To-do item: A verbatim copy of the lines starting at the one with "1 Mapa interactivo" and ending at the last line below is required; include nothing else.

Listed entries:
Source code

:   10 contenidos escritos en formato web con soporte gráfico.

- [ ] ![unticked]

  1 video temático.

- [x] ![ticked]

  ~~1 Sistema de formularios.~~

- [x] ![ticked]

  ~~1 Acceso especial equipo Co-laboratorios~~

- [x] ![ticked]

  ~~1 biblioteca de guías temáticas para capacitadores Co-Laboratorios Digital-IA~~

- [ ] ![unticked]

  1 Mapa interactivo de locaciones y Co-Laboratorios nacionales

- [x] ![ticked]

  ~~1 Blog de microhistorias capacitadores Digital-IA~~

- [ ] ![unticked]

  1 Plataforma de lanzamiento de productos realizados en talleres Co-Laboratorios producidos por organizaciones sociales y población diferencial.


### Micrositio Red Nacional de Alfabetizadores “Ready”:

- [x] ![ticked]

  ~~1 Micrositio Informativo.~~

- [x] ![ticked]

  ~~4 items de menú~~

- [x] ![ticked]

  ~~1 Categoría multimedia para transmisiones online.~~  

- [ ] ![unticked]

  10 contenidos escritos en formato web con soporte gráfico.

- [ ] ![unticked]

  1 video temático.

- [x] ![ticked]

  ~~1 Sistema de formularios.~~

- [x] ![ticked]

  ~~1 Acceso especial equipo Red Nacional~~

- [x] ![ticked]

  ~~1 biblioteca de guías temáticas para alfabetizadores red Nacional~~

Result of this exercise:
  1 Mapa interactivo de locaciones y Co-Laboratorios nacionales

- [x] ![ticked]

  ~~1 Blog de microhistorias capacitadores Digital-IA~~

- [ ] ![unticked]

  1 Plataforma de lanzamiento de productos realizados en talleres Co-Laboratorios producidos por organizaciones sociales y población diferencial.


### Micrositio Red Nacional de Alfabetizadores “Ready”:

- [x] ![ticked]

  ~~1 Micrositio Informativo.~~

- [x] ![ticked]

  ~~4 items de menú~~

- [x] ![ticked]

  ~~1 Categoría multimedia para transmisiones online.~~  

- [ ] ![unticked]

  10 contenidos escritos en formato web con soporte gráfico.

- [ ] ![unticked]

  1 video temático.

- [x] ![ticked]

  ~~1 Sistema de formularios.~~

- [x] ![ticked]

  ~~1 Acceso especial equipo Red Nacional~~

- [x] ![ticked]

  ~~1 biblioteca de guías temáticas para alfabetizadores red Nacional~~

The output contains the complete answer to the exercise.